Ute machte ihrem Schützling ein Angebot.
»Warum ziehst du nicht vorläufig bei mir ein?«, schlug sie vor. »Dein Hotelzimmer wird dich auf Dauer ein Vermögen kosten und für eine gewisse Zeit reichen meine zwei Schlafräume und die große Wohnküche wohl auch für zwei Personen.«
Dagmar zögerte, bevor sie dankbar einwilligte. Sie fühlte sich wohl und sicher in Gegenwart ihrer neuen Freundin, andererseits hatte dieser Schritt etwas Definitives, sich einzurichten auf eine längerfristige Situation. Allzu gerne wollte sie aber daran glauben, dass ihr Heinz plötzlich und guter Dinge wieder auftauchen würde. Martan Travel hatte sich im Bemühen um das Wohlergehen seiner Kunden nicht gerade mit Ruhm bekleckert. Davon, dass man eine Obhutspflicht seinen Gästen gegenüber hatte, wollte man in der Zentrale Bangkok nichts wissen.
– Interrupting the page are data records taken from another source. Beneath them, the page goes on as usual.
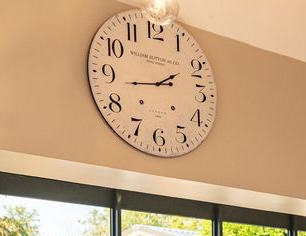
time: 1:43
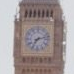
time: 7:12
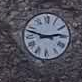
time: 2:47
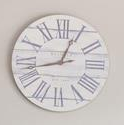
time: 12:42
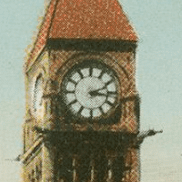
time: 2:16
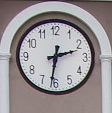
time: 2:31
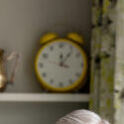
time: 12:06
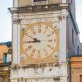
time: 9:44
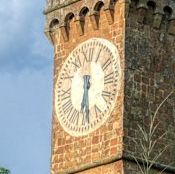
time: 6:29
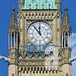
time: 11:53
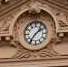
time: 1:36
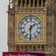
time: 1:30
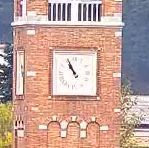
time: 10:55
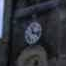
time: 11:17
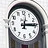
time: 12:13
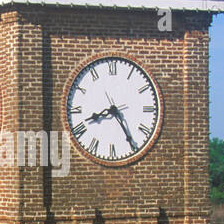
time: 8:24
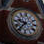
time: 9:36
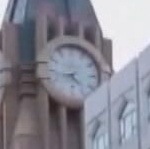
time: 4:42
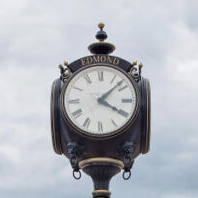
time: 4:07
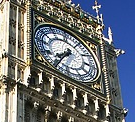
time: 7:35
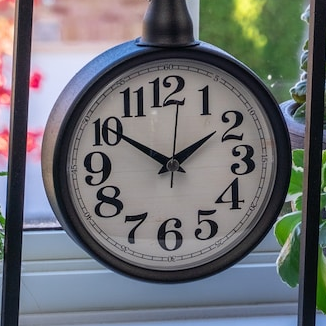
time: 1:50
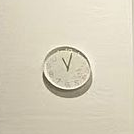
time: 11:02
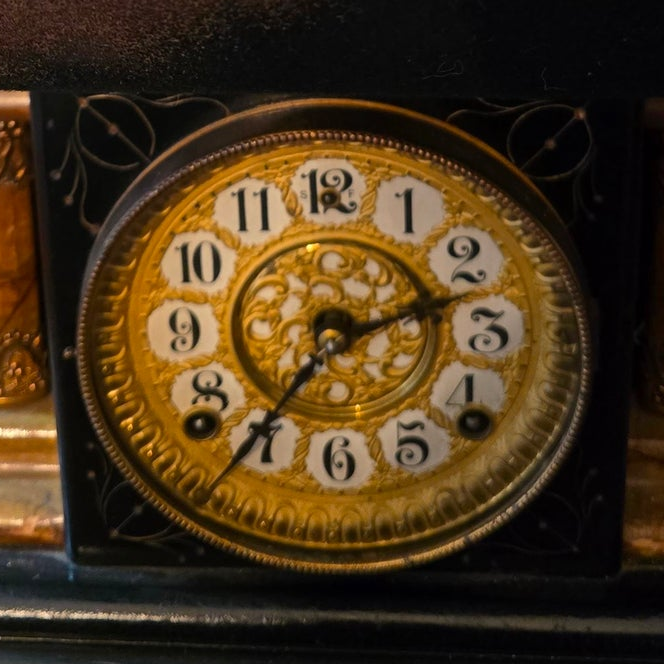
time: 2:36
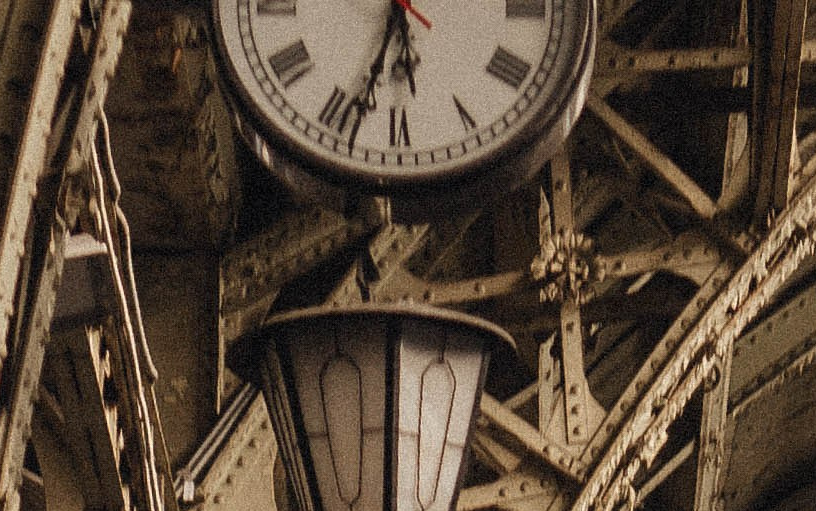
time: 5:33
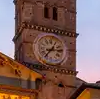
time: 2:36
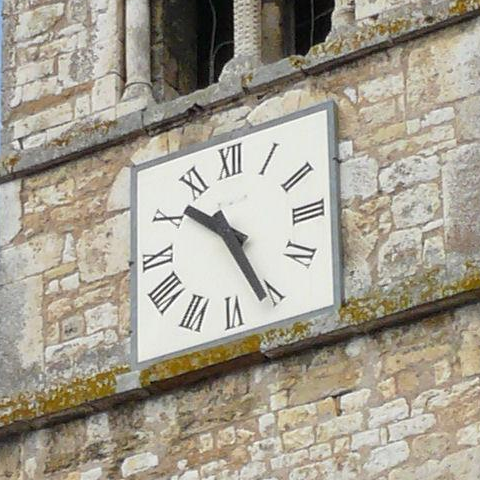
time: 10:26
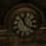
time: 11:21
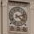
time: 4:12
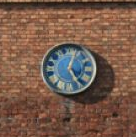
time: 5:03
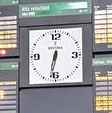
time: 6:32
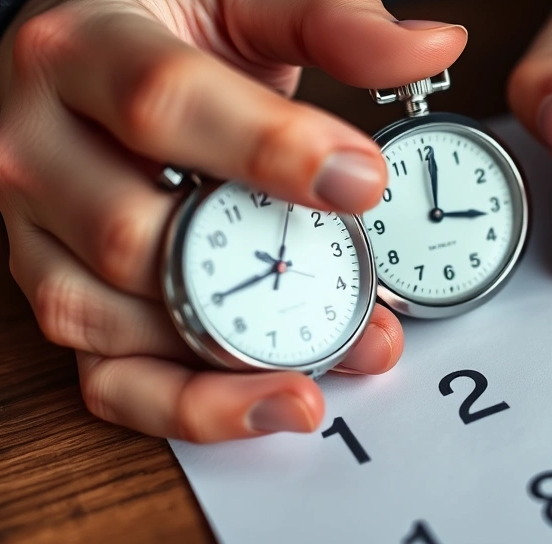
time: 9:05
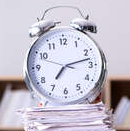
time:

Frau Conner war für Dagmar nicht zu sprechen oder ließ sich durch ihre Mitarbeiter verleugnen. Diese wiederum stellten Preisnachlässe für die verpatzte Rundreise und Entschädigungszahlungen in Aussicht, die später mit der deutschen Zentrale ausgehandelt werden müssten. Für die momentane Situation und für jedwede Fürsorge wollte sich niemand zuständig fühlen. Ute war wütend über das Verhalten ihres ehemaligen Arbeitgebers, war aber aufgrund ihres fristlosen Rausschmisses, verbunden mit einem Hausverbot in allen Niederlassungen von Martan Travel Thailand, nicht in der Lage, Entscheidungen herbeizuführen.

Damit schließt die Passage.